§ **Extract to read**:
━━━━━━━━━━━━━━━━━━━━

Primer Diff Classification

❌ 5 regression(s) | 5 project(s) total | +38 errors

5 regression(s) across freqtrade, pandas-stubs, pandas, werkzeug, core. error kinds: unsupported-operation, assert-type failures with Never, unsupported-operation false positives. caused by is_never(), try_dunder_call_pairs().

Project Verdict Changes Error Kinds Root Cause
freqtrade ❌ Regression +1 unsupported-operation pyrefly/lib/alt/operators.rs
pandas-stubs ❌ Regression +33 assert-type failures with Never pyrefly/lib/alt/operators.rs
pandas ❌ Regression +1 unsupported-operation try_dunder_call_pairs()
werkzeug ❌ Regression +2 NoReturn dunder methods treated as NotImplementedType pyrefly/lib/alt/operators.rs
core ❌ Regression +1 unsupported-operation is_never()
Detailed analysis

❌ Regression (5)

freqtrade (+1)

This is a false positive (regression). The values at dataframe.at[index, 'ask'] and dataframe.at[index, 'bid'] were just assigned numeric values (results of np.where(...).sum()) on lines 172-173. The subtraction on line 175 is perfectly valid at runtime. Pyrefly is incorrectly inferring the types as date and Timestamp — likely because DataFrame.at has a very broad return type annotation that includes many possible types, and the new operator resolution logic is now surfacing errors for union members that don't support subtraction, whereas before it found a successful resolution path. Neither mypy nor pyright flag this. The PR's change to operator resolution in pyrefly/lib/alt/operators.rs altered how union types interact with binary operators, causing this spurious error.
Attribution: The change in pyrefly/lib/alt/operators.rs modified the binary operator resolution logic. The new code strips NotImplementedType branches from return types and continues searching reflected dunders. This changed how operator return types are resolved. In this case, the - operator between the results of dataframe.at[index, 'ask'] and dataframe.at[index, 'bid'] is being resolved differently. The DataFrame.at accessor likely returns a union type that includes date and Timestamp among other possibilities. Previously, the operator resolution may have found a successful path early and returned. Now, with the NotImplementedType stripping logic, the resolution path changed — when a dunder returns NotImplementedType | <concrete>, the concrete part is accumulated and the search continues, potentially leading to different error reporting when some union members don't support the operator.

pandas-stubs (+33)

━━━━━━━━━━━━━━━━━━━━

§ **Source data**:
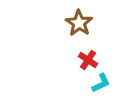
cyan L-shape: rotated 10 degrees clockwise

━━━━━━━━━━━━━━━━━━━━

§ **Short problem 1**: In the primer diff classification, which project has 33 added errors?
§ **Short problem 2**: Please print everything in the primer diff classification from "freqtrade (+1)" down to "this spurious error.".
§ **Short problem 3**: Proceed with the primer diff classification from the point where it stops.

§ **Expected answer 1**: pandas-stubs

§ **Expected answer 2**:
freqtrade (+1)

This is a false positive (regression). The values at dataframe.at[index, 'ask'] and dataframe.at[index, 'bid'] were just assigned numeric values (results of np.where(...).sum()) on lines 172-173. The subtraction on line 175 is perfectly valid at runtime. Pyrefly is incorrectly inferring the types as date and Timestamp — likely because DataFrame.at has a very broad return type annotation that includes many possible types, and the new operator resolution logic is now surfacing errors for union members that don't support subtraction, whereas before it found a successful resolution path. Neither mypy nor pyright flag this. The PR's change to operator resolution in pyrefly/lib/alt/operators.rs altered how union types interact with binary operators, causing this spurious error.

§ **Expected answer 3**:
assert-type failures with Never: The PR's NotImplementedType stripping logic changes the inferred return type of binary operations. The stubs tests assert these operations should resolve to Never (indicating invalid usage), and mypy/pyright agree. Pyrefly now infers a different type, causing 29 false assert-type failures. This is a regression.
unsupported-operation false positives: 4 operations between pd.Index[bool] and numpy bool arrays now produce unsupported-operation errors that didn't exist before and aren't flagged by mypy/pyright. The PR's new logic for stripping NotImplementedType and continuing to search reflected dunders is incorrectly concluding these operations are unsupported. This is a regression.

Overall: This is a type stubs project (pandas-stubs) that is extensively tested against mypy and pyright. All 33 new errors are pyrefly-only — neither mypy nor pyright flags them. The errors fall into two categories:

  1. assert-type failures (29 errors): The test code uses assert_type(expr, Never) to verify that certain operations are statically invalid. Previously pyrefly inferred Never for these (matching the assertion), but the PR's new NotImplementedType stripping logic now infers a different type. Since mypy/pyright still agree with the Never assertion (0/29 co-reported), pyrefly's new inference is wrong for these cases.

  2. unsupported-operation errors (4 errors): Operations like left - b (where left is pd.Index[bool] and b is ndarray[..., dtype[bool]]) now produce unsupported-operation errors. These operations were previously accepted. Since mypy/pyright don't flag them (0/4 co-reported), these are false positives.

23/33 errors contain Never types, indicating inference failures. The PR's intent to strip NotImplementedType from binop results is reasonable, but the implementation has side effects that break correct type inference for pandas-stubs' operator overloads.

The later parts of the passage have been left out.